Reproduce the whole listing exactly.

*Exercise data*.
..............................

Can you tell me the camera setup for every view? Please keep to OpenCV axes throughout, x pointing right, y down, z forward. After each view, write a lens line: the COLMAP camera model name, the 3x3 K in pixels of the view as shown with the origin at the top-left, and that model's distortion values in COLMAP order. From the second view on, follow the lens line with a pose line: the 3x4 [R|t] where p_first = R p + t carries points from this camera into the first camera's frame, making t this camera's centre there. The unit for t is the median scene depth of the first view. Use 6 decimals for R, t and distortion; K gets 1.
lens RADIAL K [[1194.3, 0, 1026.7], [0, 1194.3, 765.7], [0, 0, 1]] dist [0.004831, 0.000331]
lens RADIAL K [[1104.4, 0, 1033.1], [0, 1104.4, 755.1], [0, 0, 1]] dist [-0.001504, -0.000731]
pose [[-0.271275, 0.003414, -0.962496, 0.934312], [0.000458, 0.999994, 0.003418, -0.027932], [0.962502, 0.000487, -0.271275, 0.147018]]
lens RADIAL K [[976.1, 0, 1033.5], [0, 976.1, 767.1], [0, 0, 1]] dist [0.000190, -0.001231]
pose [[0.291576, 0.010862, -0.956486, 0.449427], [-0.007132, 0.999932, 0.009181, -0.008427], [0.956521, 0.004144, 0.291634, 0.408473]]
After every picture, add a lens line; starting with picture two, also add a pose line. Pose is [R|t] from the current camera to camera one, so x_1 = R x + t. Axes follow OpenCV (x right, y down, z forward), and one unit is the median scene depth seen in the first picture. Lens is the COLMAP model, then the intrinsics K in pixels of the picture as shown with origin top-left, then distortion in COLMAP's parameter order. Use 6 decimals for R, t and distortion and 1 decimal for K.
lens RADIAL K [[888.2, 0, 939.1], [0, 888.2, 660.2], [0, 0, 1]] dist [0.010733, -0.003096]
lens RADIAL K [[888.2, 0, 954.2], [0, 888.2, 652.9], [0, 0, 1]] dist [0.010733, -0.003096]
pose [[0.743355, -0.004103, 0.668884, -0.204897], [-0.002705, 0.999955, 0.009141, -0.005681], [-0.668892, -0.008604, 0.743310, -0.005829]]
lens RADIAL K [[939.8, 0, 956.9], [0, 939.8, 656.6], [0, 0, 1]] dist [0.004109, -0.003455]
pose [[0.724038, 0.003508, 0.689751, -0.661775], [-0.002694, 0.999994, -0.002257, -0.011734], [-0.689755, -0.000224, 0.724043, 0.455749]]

..............................

*Result of this exercise*.
Can you tell me the camera setup for every view? Please keep to OpenCV axes throughout, x pointing right, y down, z forward. After each view, write a lens line: the COLMAP camera model name, the 3x3 K in pixels of the view as shown with the origin at the top-left, and that model's distortion values in COLMAP order. From the second view on, follow the lens line with a pose line: the 3x4 [R|t] where p_first = R p + t carries points from this camera into the first camera's frame, making t this camera's centre there. The unit for t is the median scene depth of the first view. Use 6 decimals for R, t and distortion; K gets 1.
lens RADIAL K [[1194.3, 0, 1026.7], [0, 1194.3, 765.7], [0, 0, 1]] dist [0.004831, 0.000331]
lens RADIAL K [[1104.4, 0, 1033.1], [0, 1104.4, 755.1], [0, 0, 1]] dist [-0.001504, -0.000731]
pose [[-0.271275, 0.003414, -0.962496, 0.934312], [0.000458, 0.999994, 0.003418, -0.027932], [0.962502, 0.000487, -0.271275, 0.147018]]
lens RADIAL K [[976.1, 0, 1033.5], [0, 976.1, 767.1], [0, 0, 1]] dist [0.000190, -0.001231]
pose [[0.291576, 0.010862, -0.956486, 0.449427], [-0.007132, 0.999932, 0.009181, -0.008427], [0.956521, 0.004144, 0.291634, 0.408473]]
After every picture, add a lens line; starting with picture two, also add a pose line. Pose is [R|t] from the current camera to camera one, so x_1 = R x + t. Axes follow OpenCV (x right, y down, z forward), and one unit is the median scene depth seen in the first picture. Lens is the COLMAP model, then the intrinsics K in pixels of the picture as shown with origin top-left, then distortion in COLMAP's parameter order. Use 6 decimals for R, t and distortion and 1 decimal for K.
lens RADIAL K [[888.2, 0, 939.1], [0, 888.2, 660.2], [0, 0, 1]] dist [0.010733, -0.003096]
lens RADIAL K [[888.2, 0, 954.2], [0, 888.2, 652.9], [0, 0, 1]] dist [0.010733, -0.003096]
pose [[0.743355, -0.004103, 0.668884, -0.204897], [-0.002705, 0.999955, 0.009141, -0.005681], [-0.668892, -0.008604, 0.743310, -0.005829]]
lens RADIAL K [[939.8, 0, 956.9], [0, 939.8, 656.6], [0, 0, 1]] dist [0.004109, -0.003455]
pose [[0.724038, 0.003508, 0.689751, -0.661775], [-0.002694, 0.999994, -0.002257, -0.011734], [-0.689755, -0.000224, 0.724043, 0.455749]]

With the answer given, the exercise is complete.